Marie-Hélène HERMAND et Annie Niessen (dir.), Le multilinguisme et l’Union européenne

di | 7 Luglio 2024

Marie-Hélène HERMAND et Annie Niessen (dir.), Le multilinguisme et l’Union européenne, De Europa, n°1, 2023, p.142.

Ce numéro spécial de la revue De Europa (disponible en ligne à l’adresse https:// www.deeuropa.unito.it), consacré au multilinguisme dans l’Union européenne, comprend six essais, précédés d’une introduction par les éditeurs et suivis de deux comptes rendus de textes sur l’intégration et l’éducation dans le contexte européen, respectivement. Le numéro s’achève sur une suggestion de lecture complémentaire et sur une série de résumés et de mots-clés se rapportant aux contributions présentées. L’ouvrage s’inscrit dans la continuité du numéro spécial de l’année précédente (consacré à Multilinguisme et variétés linguistiques en Europe à l’aune de l’intelligence artificielle et édité par Rachele Raus, Alida Maria Silletti, Silvia Domenica Zollo et John Humbley), en conservant sa perspective interdisciplinaire et multilingue, ainsi que l’accent mis sur les langues minoritaires. 

L’Introduction, Multilingue et Union européenne (pp. 7-11), rédigée par Marie-Hélène HERMAND, chercheuse dans le domaine des sciences de l’information et de la communication, et Annie Niessen, Docteur en Sciences politiques et sociales, avec le titre additionnel de Doctor Europaeus, illustre les questions envisagées à propos de la vocation pluraliste de l’Europe : de l’examen des dispositifs juridiques à l’analyse des besoins des citoyens et des résidents en général, en tenant compte également de leurs fragilités respectives (du point de vue des minorités linguistiques) et de la diffusion de l’euro-anglais à l’ère post-Brexit.

__Tâche à accomplir__:
Résumez en deux phrases le compte rendu ci-dessus du numéro spécial de De Europa sur le multilinguisme.

__Données fournies__:

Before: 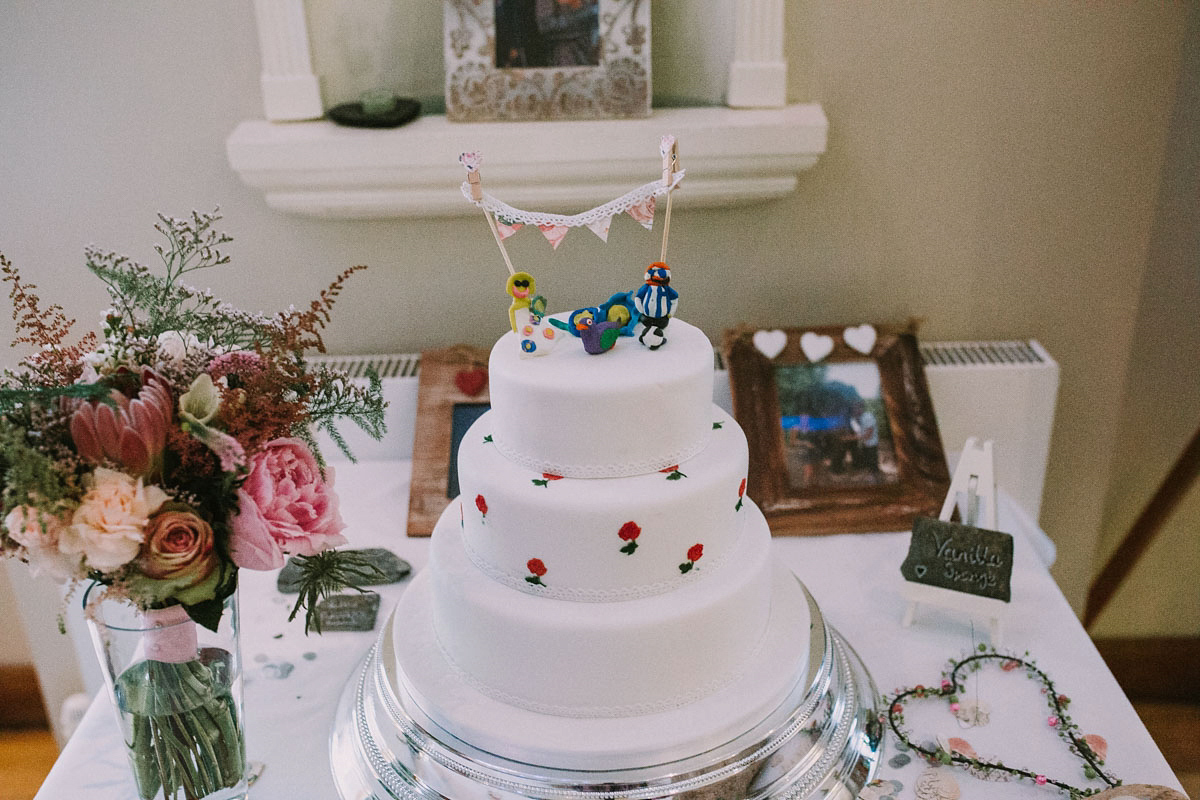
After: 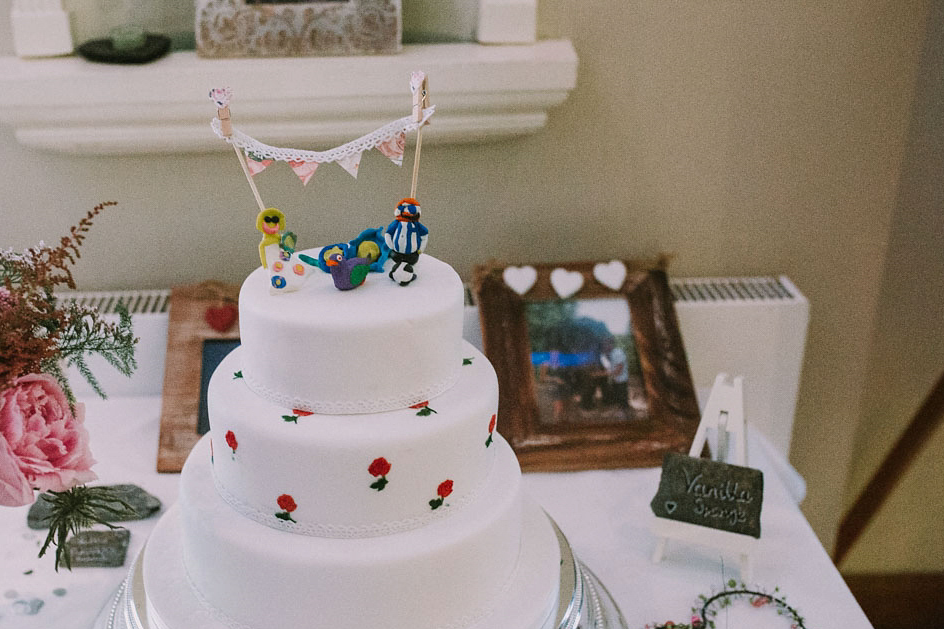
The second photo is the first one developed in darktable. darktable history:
crop and rotate: left 20.838%, top 8.004%, right 0.473%, bottom 13.343%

__Réponse__:
Ce numéro spécial de la revue De Europa, consacré au multilinguisme dans l'Union européenne, réunit six essais précédés d'une introduction des éditeurs et suivis de deux comptes rendus, d'une suggestion de lecture ainsi que de résumés et de mots-clés. Il prolonge le numéro de l'année précédente par sa perspective interdisciplinaire et multilingue et par l'accent mis sur les langues minoritaires, tandis que l'introduction de Marie-Hélène Hermand et Annie Niessen expose les questions liées à la vocation pluraliste de l'Europe, des dispositifs juridiques aux besoins des citoyens et des résidents, sans oublier les minorités linguistiques et la diffusion de l'euro-anglais après le Brexit.